Quote word for word the lines below, beginning with the first and ending with the one that has "Protur Bahía Azul Apartamentos". Drop the pictures.

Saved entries
################

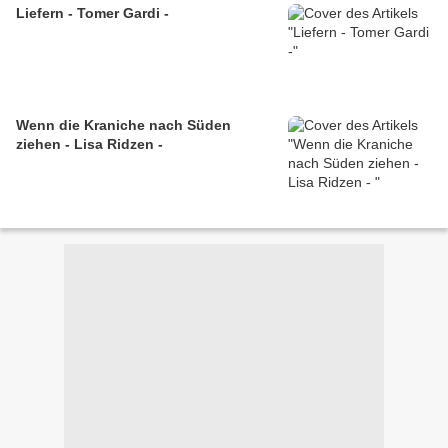
Liefern - Tomer Gardi -
Wenn die Kraniche nach Süden
ziehen - Lisa Ridzen -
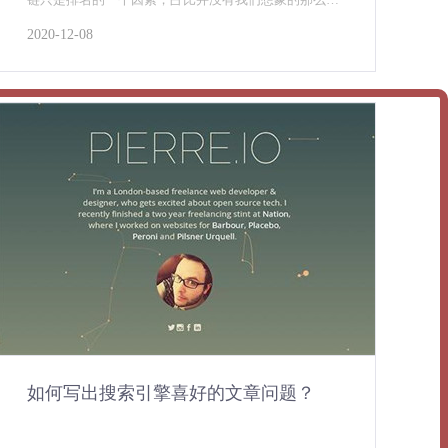
高，关键词 谈到关键词，应该是企业网站的优化核心，
2020-12-08
和其他关键词比较，企业网站的关键词有时候是选择
的，因为作为行业来说，企业在某些方面是独一无二
的，用这些专属
如何写出搜索引擎喜好的文章问题？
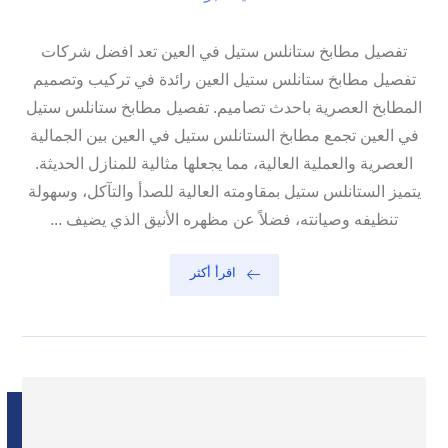
تفصيل مطابخ ستانلس ستيل في العين تعد افضل شركات
تفصيل مطابخ ستانلس ستيل العين رائدة في تركيب وتصميم
المطابخ العصرية باحدث تصاميم. تفصيل مطابخ ستانلس ستيل
في العين تجمع مطابخ الستانلس ستيل في العين بين الجمالية
العصرية والعملية العالية، مما يجعلها مثالية للمنازل الحديثة.
يتميز الستانلس ستيل بمقاومته العالية للصدأ والتآكل، وسهولة
تنظيفه وصيانته، فضلاً عن مظهره الأنيق الذي يضيف ...
اقرأ أكثر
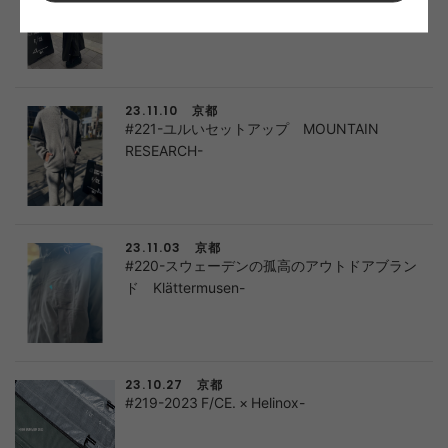
NORTH FACE-
京都
23.11.10
#221-ユルいセットアップ MOUNTAIN
RESEARCH-
京都
23.11.03
#220-スウェーデンの孤高のアウトドアブラン
ド Klättermusen-
京都
23.10.27
#219-2023 F/CE. × Helinox-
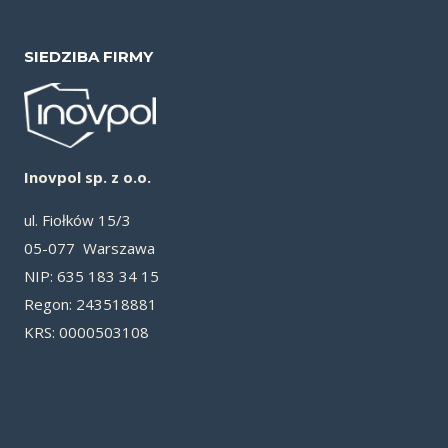
SIEDZIBA FIRMY
Inovpol sp. z o.o.
ul. Fiołków 15/3
05-077 Warszawa
NIP: 635 183 34 15
Re­gon: 243518881
KRS: 0000503108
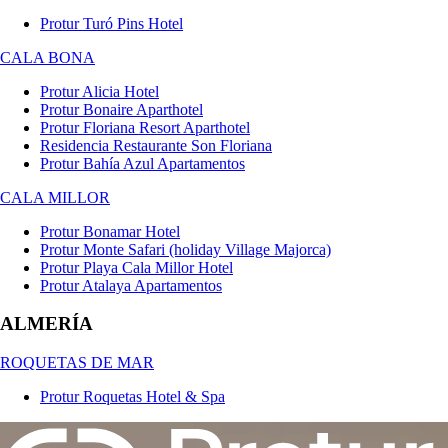
Protur Turó Pins Hotel
CALA BONA
Protur Alicia Hotel
Protur Bonaire Aparthotel
Protur Floriana Resort Aparthotel
Residencia Restaurante Son Floriana
Protur Bahía Azul Apartamentos
CALA MILLOR
Protur Bonamar Hotel
Protur Monte Safari (holiday Village Majorca)
Protur Playa Cala Millor Hotel
Protur Atalaya Apartamentos
ALMERÍA
ROQUETAS DE MAR
Protur Roquetas Hotel & Spa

################

EXERCISE RESULT:
Liefern - Tomer Gardi -
Wenn die Kraniche nach Süden
ziehen - Lisa Ridzen -
高，关键词 谈到关键词，应该是企业网站的优化核心，
2020-12-08
和其他关键词比较，企业网站的关键词有时候是选择
的，因为作为行业来说，企业在某些方面是独一无二
的，用这些专属
如何写出搜索引擎喜好的文章问题？
تفصيل مطابخ ستانلس ستيل في العين تعد افضل شركات
تفصيل مطابخ ستانلس ستيل العين رائدة في تركيب وتصميم
المطابخ العصرية باحدث تصاميم. تفصيل مطابخ ستانلس ستيل
في العين تجمع مطابخ الستانلس ستيل في العين بين الجمالية
العصرية والعملية العالية، مما يجعلها مثالية للمنازل الحديثة.
يتميز الستانلس ستيل بمقاومته العالية للصدأ والتآكل، وسهولة
تنظيفه وصيانته، فضلاً عن مظهره الأنيق الذي يضيف ...
اقرأ أكثر
NORTH FACE-
京都
23.11.10
#221-ユルいセットアップ MOUNTAIN
RESEARCH-
京都
23.11.03
#220-スウェーデンの孤高のアウトドアブラン
ド Klättermusen-
京都
23.10.27
#219-2023 F/CE. × Helinox-
SIEDZIBA FIRMY
Inovpol sp. z o.o.
ul. Fiołków 15/3
05-077 Warszawa
NIP: 635 183 34 15
Re­gon: 243518881
KRS: 0000503108
Protur Turó Pins Hotel
CALA BONA
Protur Alicia Hotel
Protur Bonaire Aparthotel
Protur Floriana Resort Aparthotel
Residencia Restaurante Son Floriana
Protur Bahía Azul Apartamentos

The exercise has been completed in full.